Selected excerpt |

_____

However, a total amount of the cell solution to be transferred for the cell subculture is limited, and each milliliter of the cell solution comprises a significant amount of cells; therefore, using the peristaltic pump to dispense the cell solution results in loss of a great deal of precious cells.

Moreover, in order to dispense the cell solution, the peristaltic pump inevitably has to pressurize the cell solution, and the pressure difference in the peristaltic pump causes damage to the cells. As a result, the use of the peristaltic pump reduces efficiency of the cell passaging and increases cost of cell passaging.

Additionally, several steps need to be performed before transferring the cell solution to different containers in the cell passaging process. For adherent cells, an enzyme and related solution(s) has to be added to make the cells detach from the surface of the culture vessel. However, currently all steps are performed manually, and are therefore time-consuming, difficult to control quality; risk of contamination due to improper handling is also needed to take into consideration.

In view of the problems of the conventional cell passaging, when using automated equipment to transfer a solution with detached cells, the solutions with detached cells from multiple cell culture containers are first collected in a specialized container, and then a gravitational liquid-splitting device is used to split the collected solution with detached cells equally between two centrifuge containers, and then the two centrifuge containers are disposed symmetrically in a centrifuge for centrifugation, thereby ensuring dynamic balance during centrifugation.

<CIT> discloses an apparatus and a method to prepare cell suspensions for clinical use, describing that the cell culture vessel is coupled to the culture medium supply part at a position lower in the direction of gravitational force than the culture medium supply part.

The main objective of the present invention is to provide a gravitational liquid-splitting device, a cell passaging device with the same, and a cell passaging method to mitigate loss of cells when the solution with detached cells is being transferred to different containers.

The gravitational liquid-splitting device has a funnel, a dispensing valve, a liquid-splitting part, and a stirring assembly. The funnel has an inner space and a bottom opening connected to the bottom of the funnel. The dispensing valve is mounted to the funnel and is configured to close or open the bottom opening of the funnel. The liquid-splitting part is connected to a bottom of the funnel and has an input channel and two output channels. The input channel is formed in the liquid-splitting part and extends upward and downward. An upper end of the input channel forms an input opening on a top of the liquid-splitting part and is connected to the bottom opening of the funnel. The two output channels are formed in the liquid-splitting part. Each of the output channels has a first end and a second end. The first end is connected to a lower end of the input channel. The second end extends inclinedly downward and is connected to an exterior of the liquid-splitting part. The stirring assembly has a funnel and a stirrer. The funnel cover detachably covers an upper opening of the funnel. The stirrer is connected to the funnel cover and is configured to stir liquid in the funnel.

_____

Tasks and exercises |
**a.** Rewrite the paragraph of the cell passaging text that begins "Additionally, several steps need to be performed" as a short bulleted list that keeps its main facts.
**b.** Output the portion of the cell passaging text starting at "In view of the" and ending at "balance during centrifugation.".
Use only the cell passaging text as your source.

Saved data entries |
_____

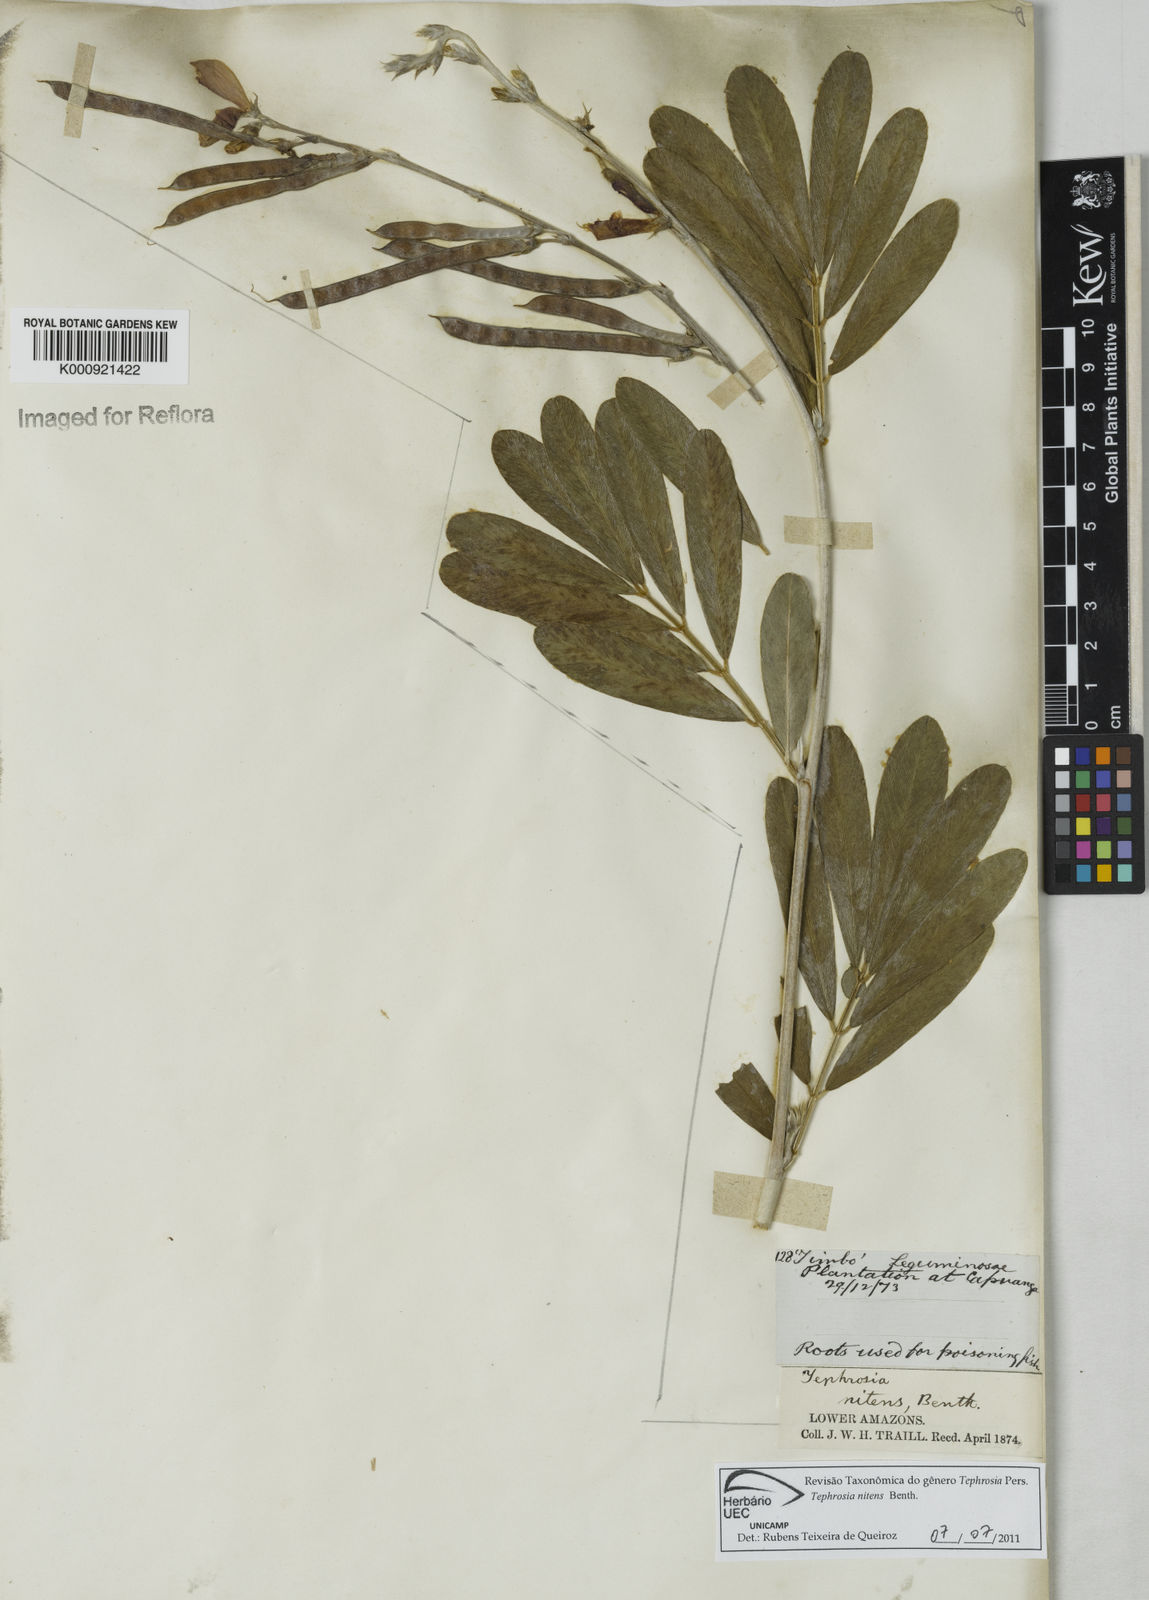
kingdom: Plantae
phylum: Tracheophyta
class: Magnoliopsida
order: Fabales
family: Fabaceae
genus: Tephrosia
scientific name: Tephrosia nitens
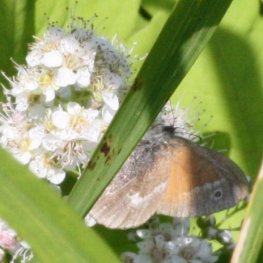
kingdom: Animalia
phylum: Arthropoda
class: Insecta
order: Lepidoptera
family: Nymphalidae
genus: Coenonympha
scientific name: Coenonympha tullia
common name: Large Heath
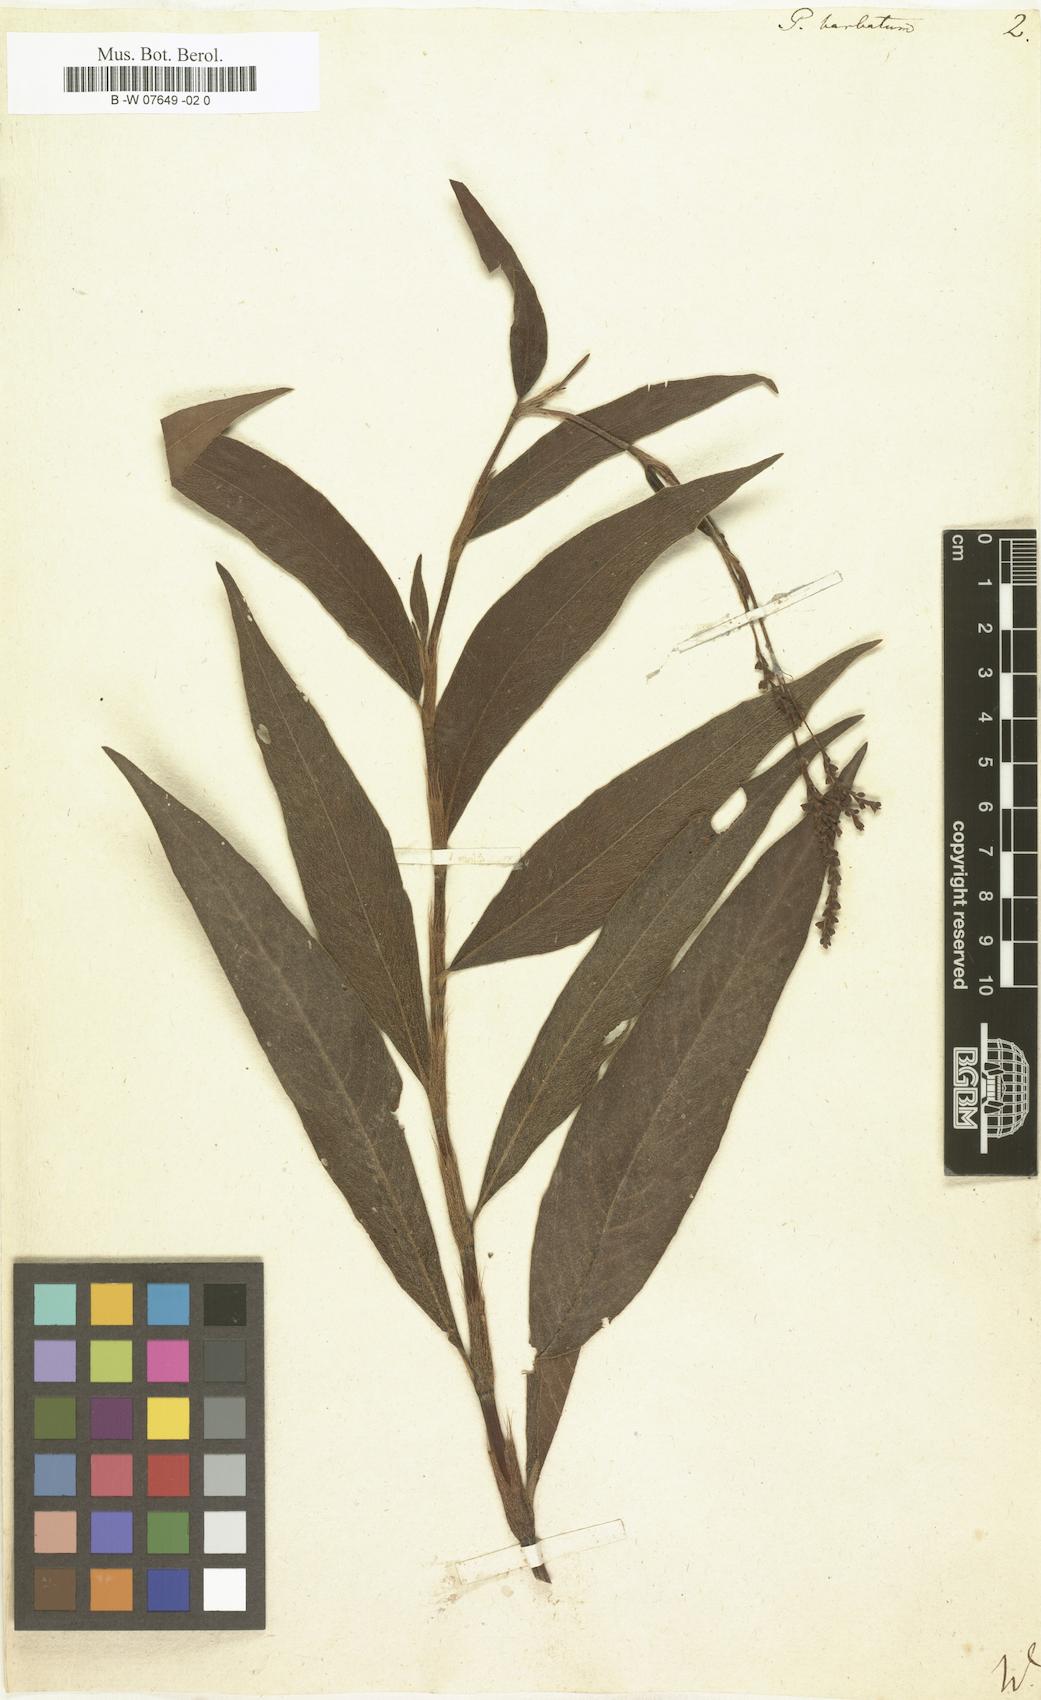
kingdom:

_____

List of solutions |
**a.**
- Several steps must be performed before the cell solution is transferred to different containers during cell passaging.
- For adherent cells, an enzyme and related solution(s) must be added to detach the cells from the surface of the culture vessel.
- All of these steps are currently done manually, so they take a lot of time and their quality is hard to control.
- Improper handling also brings a risk of contamination.

**b.**
In view of the problems of the conventional cell passaging, when using automated equipment to transfer a solution with detached cells, the solutions with detached cells from multiple cell culture containers are first collected in a specialized container, and then a gravitational liquid-splitting device is used to split the collected solution with detached cells equally between two centrifuge containers, and then the two centrifuge containers are disposed symmetrically in a centrifuge for centrifugation, thereby ensuring dynamic balance during centrifugation.